0
0
DbtConceptBeginner · 3 min read

What is schema.yml in dbt: Purpose and Usage Explained

schema.yml in dbt is a configuration file used to define tests, documentation, and metadata for your data models and sources. It helps ensure data quality and provides clear descriptions for your tables and columns within your dbt project.
⚙️

How It Works

Think of schema.yml as a blueprint or a guidebook for your data models in dbt. It tells dbt what tests to run on your data and how to describe your tables and columns so others can understand them easily. Just like a recipe card lists ingredients and steps, schema.yml lists your data model's structure and quality checks.

When you run dbt, it reads this file to apply tests like checking if a column has any missing values or if values are unique. It also uses the descriptions to generate documentation websites, making your data easier to trust and use.

💻

Example

This example shows a simple schema.yml file defining tests and descriptions for a model named orders.
yaml
version: 2
models:
  - name: orders
    description: "This table contains customer orders data."
    columns:
      - name: id
        description: "Unique identifier for each order."
        tests:
          - unique
          - not_null
      - name: order_date
        description: "Date when the order was placed."
        tests:
          - not_null
🎯

When to Use

Use schema.yml whenever you want to improve your data project's quality and clarity. It is essential for adding tests that catch errors early, like missing or duplicate data. It also helps document your data models so teammates and stakeholders understand what each table and column means.
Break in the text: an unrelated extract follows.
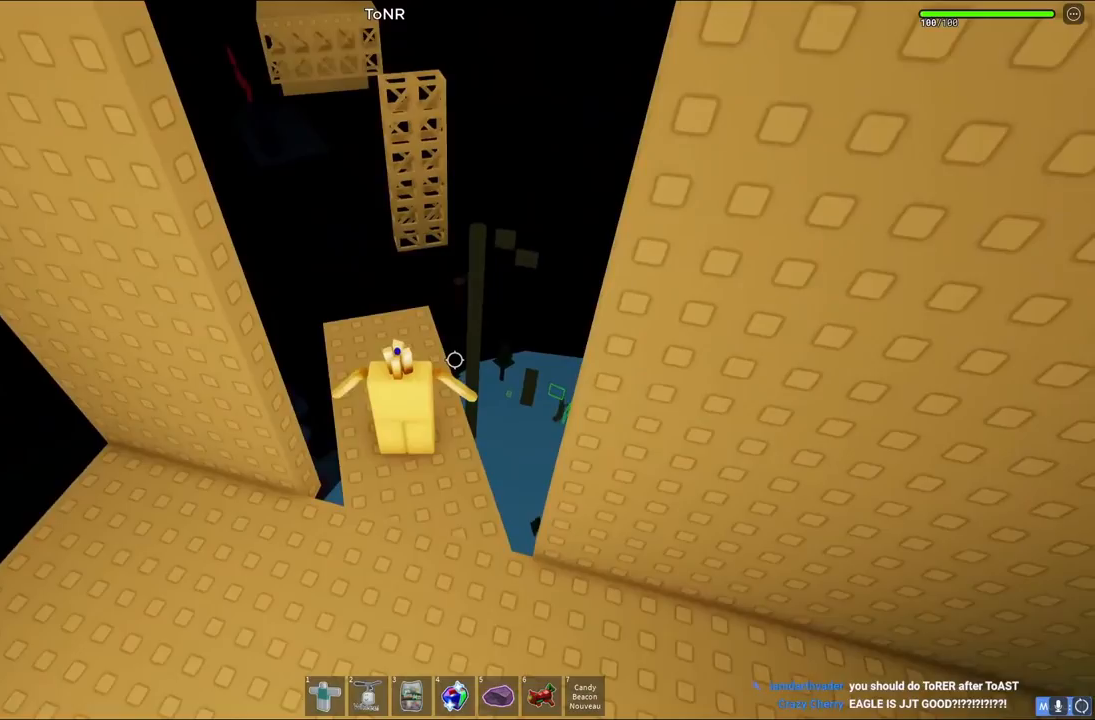
Gameplay with keyboard; each line is a JSON object with the keys held at the frame after it. "events" lists presses ("down") and releases ("up") of "a", "ctrl", "d", "e", "q", "s", "shift", "space" and "w" between this image and that frame as [ms after this image, input, new state], when the widget could be followed in between. No other keys are recorded. Mouse input is not recorded.
{"keys": ["w"], "events": [[67, "w", "down"]]}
In real life, if you manage sales data, you can use schema.yml to ensure order IDs are unique and dates are always present. This prevents mistakes and builds trust in your reports.

Key Points

  • Defines tests: Checks data quality like uniqueness and null values.
  • Documents models: Adds descriptions for tables and columns.
  • Supports dbt docs: Powers auto-generated data documentation websites.
  • YAML format: Easy to read and write configuration file.

Key Takeaways

schema.yml is used to define tests and documentation for dbt models and sources.
It helps catch data quality issues early by specifying tests like unique and not_null.
It improves collaboration by providing clear descriptions for tables and columns.
The file is written in YAML format and is part of your dbt project structure.